Oh, the InFocus SP8602, when ideally mounted, easily has more lumens than any other projector it this class. You may note that in the chart I show a respectable 1110 lumens, but that’s mounting the projector at the mid point of the lenses zoom range, and mounting the projector just a couple inches above the top of the screen surface. Now that’s how we normally measure.

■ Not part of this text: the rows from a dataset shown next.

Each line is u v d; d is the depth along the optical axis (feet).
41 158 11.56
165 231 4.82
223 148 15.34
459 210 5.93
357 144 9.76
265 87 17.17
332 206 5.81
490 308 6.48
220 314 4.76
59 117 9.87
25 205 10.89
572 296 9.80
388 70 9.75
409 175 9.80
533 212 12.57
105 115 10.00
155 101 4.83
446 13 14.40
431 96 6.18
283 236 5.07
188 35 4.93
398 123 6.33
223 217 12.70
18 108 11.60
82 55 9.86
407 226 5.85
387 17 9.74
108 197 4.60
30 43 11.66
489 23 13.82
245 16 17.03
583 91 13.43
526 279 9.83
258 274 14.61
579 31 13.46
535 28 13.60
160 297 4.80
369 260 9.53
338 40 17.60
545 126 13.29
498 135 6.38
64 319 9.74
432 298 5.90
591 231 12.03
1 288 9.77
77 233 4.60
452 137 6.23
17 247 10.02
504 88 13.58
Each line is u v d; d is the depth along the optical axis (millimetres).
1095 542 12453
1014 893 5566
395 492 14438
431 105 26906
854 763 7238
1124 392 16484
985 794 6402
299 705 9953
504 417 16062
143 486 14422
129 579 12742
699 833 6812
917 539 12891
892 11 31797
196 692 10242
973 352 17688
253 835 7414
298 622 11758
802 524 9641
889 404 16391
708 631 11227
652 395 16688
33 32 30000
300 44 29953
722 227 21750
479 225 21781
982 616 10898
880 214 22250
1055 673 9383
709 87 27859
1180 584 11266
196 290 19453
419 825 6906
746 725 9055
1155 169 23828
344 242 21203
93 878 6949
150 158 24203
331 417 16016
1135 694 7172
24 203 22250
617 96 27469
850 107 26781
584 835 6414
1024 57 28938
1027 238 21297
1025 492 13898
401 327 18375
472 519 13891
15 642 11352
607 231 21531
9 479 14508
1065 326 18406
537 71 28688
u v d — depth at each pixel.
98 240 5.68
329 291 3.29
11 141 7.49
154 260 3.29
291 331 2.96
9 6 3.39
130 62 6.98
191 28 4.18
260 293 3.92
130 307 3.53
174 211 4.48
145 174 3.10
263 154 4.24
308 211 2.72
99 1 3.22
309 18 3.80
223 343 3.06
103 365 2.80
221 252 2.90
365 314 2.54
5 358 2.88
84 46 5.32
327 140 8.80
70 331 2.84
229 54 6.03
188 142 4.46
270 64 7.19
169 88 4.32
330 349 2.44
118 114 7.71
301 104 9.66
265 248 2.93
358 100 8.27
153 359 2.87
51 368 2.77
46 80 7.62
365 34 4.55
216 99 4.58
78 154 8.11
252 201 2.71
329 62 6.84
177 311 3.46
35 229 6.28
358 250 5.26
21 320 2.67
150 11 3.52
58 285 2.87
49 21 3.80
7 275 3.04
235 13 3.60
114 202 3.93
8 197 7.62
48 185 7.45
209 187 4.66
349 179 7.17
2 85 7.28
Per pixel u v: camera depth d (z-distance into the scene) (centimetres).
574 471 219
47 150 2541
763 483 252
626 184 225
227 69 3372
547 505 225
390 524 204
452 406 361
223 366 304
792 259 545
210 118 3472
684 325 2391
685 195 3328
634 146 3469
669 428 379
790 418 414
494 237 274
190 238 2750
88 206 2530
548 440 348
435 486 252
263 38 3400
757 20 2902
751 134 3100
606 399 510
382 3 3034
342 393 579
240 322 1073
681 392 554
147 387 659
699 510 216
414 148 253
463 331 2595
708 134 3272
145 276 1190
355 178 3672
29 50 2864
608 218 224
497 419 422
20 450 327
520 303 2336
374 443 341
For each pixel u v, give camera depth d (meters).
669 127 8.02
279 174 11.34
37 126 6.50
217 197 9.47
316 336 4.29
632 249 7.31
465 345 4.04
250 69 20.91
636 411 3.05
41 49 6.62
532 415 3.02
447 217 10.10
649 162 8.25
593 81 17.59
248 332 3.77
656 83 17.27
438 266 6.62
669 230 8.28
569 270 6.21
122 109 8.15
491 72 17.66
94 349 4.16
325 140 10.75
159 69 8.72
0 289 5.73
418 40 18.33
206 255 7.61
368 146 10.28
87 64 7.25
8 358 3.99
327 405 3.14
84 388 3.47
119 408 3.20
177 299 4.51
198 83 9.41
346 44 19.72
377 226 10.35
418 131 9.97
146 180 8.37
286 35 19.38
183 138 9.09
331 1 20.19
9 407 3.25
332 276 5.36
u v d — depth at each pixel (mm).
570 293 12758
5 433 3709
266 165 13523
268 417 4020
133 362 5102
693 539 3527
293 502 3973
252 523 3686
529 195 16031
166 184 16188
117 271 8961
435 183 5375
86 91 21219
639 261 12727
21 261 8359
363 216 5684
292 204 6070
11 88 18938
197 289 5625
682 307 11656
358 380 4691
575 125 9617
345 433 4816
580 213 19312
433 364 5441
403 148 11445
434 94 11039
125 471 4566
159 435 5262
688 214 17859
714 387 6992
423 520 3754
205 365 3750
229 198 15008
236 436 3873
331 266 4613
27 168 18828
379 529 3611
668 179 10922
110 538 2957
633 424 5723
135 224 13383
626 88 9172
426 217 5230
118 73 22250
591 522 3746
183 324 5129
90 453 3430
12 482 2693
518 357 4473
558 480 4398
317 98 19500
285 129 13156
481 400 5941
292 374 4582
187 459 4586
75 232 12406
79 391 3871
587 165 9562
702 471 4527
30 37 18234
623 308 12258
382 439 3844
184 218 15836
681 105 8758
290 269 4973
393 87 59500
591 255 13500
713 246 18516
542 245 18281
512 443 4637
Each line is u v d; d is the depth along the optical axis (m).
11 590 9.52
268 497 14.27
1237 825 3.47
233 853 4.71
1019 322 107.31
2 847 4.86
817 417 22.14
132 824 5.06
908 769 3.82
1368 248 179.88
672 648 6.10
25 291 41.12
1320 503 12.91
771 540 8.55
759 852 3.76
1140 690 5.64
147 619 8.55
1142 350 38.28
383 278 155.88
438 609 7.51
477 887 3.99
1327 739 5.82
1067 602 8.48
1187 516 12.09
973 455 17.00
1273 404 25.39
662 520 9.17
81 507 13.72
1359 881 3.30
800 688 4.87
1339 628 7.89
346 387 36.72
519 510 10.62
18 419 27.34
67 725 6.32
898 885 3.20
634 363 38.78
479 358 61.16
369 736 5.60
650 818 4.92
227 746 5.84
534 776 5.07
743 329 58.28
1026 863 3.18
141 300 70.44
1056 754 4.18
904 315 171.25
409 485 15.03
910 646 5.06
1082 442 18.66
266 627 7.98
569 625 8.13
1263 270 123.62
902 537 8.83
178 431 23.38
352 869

You must realize that projectors with lots of range in their zoom lens will also have varying brightness, with the projector signicantly brighter at wide angle (closest to the screen) than telephoto (way back for shelf mounting). The thing is, the InFocus gets a much larger boost in lumens as it moves roughly three feet closer to the screen, from the mid-point to wide angle. In fact with minimum distance placement, we measured 1343 lumens. That’s almost an 18% drop for that small movement, a lot considering the lens is only a 1.5:1 zoom. Consider the Epson UB projector. With the same screen, their best in report 2.1:1 zoom has these characteristics: A 23% drop from wide angle to mid. That’s not much more loss in lumens considering that’s about a 6 foot difference in placement, not 3. OK, you can understand that if you want max lumens from the SP8602, you’ll want to mount close.
But that’s only half the story. Their lens setup has another behaviour I’ve never encountered before. Lens shift only works in a narrow range, it only allows the projector to be mounted from just above to maybe 2 feet above the screen top. The thing is, we’ve measured lens shift effects on brightness with other projectors. Normally varying the height as much as the range of the InFocus only affects brightness by a few percent (the Epson about 3). With the InFocus, though, instead of mounting just above the screen top, mount it at maximum (for a 100 inch screen, the InFocus can be anywhere from 2.5 inches to about 15 inches above the screen top.
When you go the maximum, though, brightness jumps about 18.5%, not just a couple. Thus, if you can mount it high, and close – wow, all of a sudden you are approaching 1600 lumens!